(DATA begins)

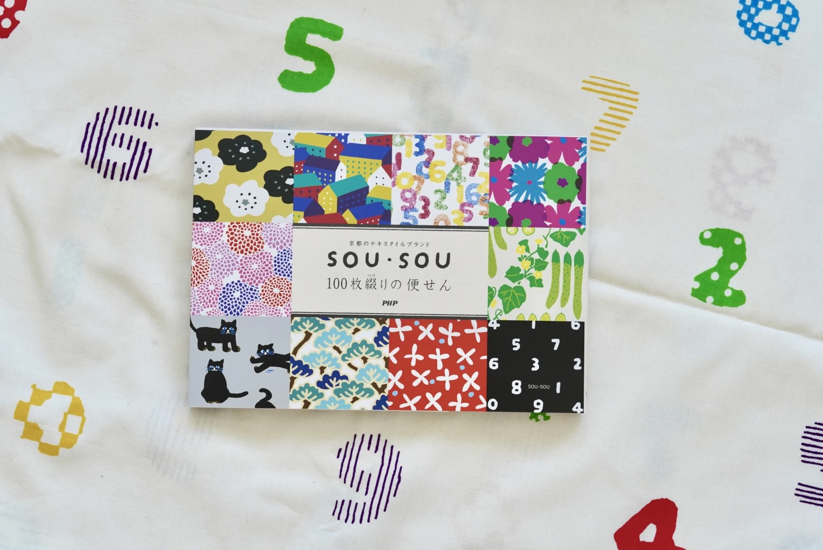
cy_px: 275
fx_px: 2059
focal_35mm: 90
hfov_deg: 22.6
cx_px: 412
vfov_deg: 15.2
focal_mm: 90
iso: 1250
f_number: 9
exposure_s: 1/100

(DATA ends)

■ **WHAT THE TASK REQUIRES**: Copy out all the data exactly; skip the pictures.

■ **SOLUTION TO THIS TASK**:
cy_px: 275
fx_px: 2059
focal_35mm: 90
hfov_deg: 22.6
cx_px: 412
vfov_deg: 15.2
focal_mm: 90
iso: 1250
f_number: 9
exposure_s: 1/100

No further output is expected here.